▶ [RECORDS]
────
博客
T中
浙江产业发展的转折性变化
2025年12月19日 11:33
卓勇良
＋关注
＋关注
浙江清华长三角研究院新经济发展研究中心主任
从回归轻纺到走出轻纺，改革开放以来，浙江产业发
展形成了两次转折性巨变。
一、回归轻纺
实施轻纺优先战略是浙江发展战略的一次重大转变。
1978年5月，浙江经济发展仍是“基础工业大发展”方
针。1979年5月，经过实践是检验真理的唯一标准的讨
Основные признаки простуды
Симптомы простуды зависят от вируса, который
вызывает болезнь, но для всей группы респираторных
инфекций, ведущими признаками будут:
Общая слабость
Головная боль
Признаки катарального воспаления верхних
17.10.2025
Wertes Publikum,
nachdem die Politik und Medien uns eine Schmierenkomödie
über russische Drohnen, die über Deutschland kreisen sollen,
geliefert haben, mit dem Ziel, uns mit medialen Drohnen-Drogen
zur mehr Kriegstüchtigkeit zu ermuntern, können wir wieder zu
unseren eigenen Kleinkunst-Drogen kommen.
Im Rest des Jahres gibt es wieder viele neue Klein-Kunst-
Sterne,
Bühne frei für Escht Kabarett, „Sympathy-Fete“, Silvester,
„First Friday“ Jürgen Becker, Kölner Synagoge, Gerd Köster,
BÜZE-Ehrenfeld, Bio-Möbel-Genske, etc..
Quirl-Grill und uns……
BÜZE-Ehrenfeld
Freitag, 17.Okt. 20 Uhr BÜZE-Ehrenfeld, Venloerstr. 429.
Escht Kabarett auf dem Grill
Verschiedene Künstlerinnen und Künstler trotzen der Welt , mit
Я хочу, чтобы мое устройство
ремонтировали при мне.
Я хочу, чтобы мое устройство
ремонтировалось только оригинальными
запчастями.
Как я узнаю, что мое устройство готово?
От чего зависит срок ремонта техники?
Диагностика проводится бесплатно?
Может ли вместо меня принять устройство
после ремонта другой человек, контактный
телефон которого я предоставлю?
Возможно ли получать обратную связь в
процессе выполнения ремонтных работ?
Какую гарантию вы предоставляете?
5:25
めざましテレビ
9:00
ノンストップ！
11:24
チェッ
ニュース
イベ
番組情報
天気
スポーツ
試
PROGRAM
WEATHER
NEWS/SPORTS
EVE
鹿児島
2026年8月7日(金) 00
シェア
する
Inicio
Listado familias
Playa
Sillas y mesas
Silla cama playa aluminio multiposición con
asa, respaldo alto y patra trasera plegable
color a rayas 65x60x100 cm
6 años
────
The line containing "Как я узнаю, что мое устройство готово?" and every line after it, through the end of the records, should be repeated exactly and alone.

Как я узнаю, что мое устройство готово?
От чего зависит срок ремонта техники?
Диагностика проводится бесплатно?
Может ли вместо меня принять устройство
после ремонта другой человек, контактный
телефон которого я предоставлю?
Возможно ли получать обратную связь в
процессе выполнения ремонтных работ?
Какую гарантию вы предоставляете?
5:25
めざましテレビ
9:00
ノンストップ！
11:24
チェッ
ニュース
イベ
番組情報
天気
スポーツ
試
PROGRAM
WEATHER
NEWS/SPORTS
EVE
鹿児島
2026年8月7日(金) 00
シェア
する
Inicio
Listado familias
Playa
Sillas y mesas
Silla cama playa aluminio multiposición con
asa, respaldo alto y patra trasera plegable
color a rayas 65x60x100 cm
6 años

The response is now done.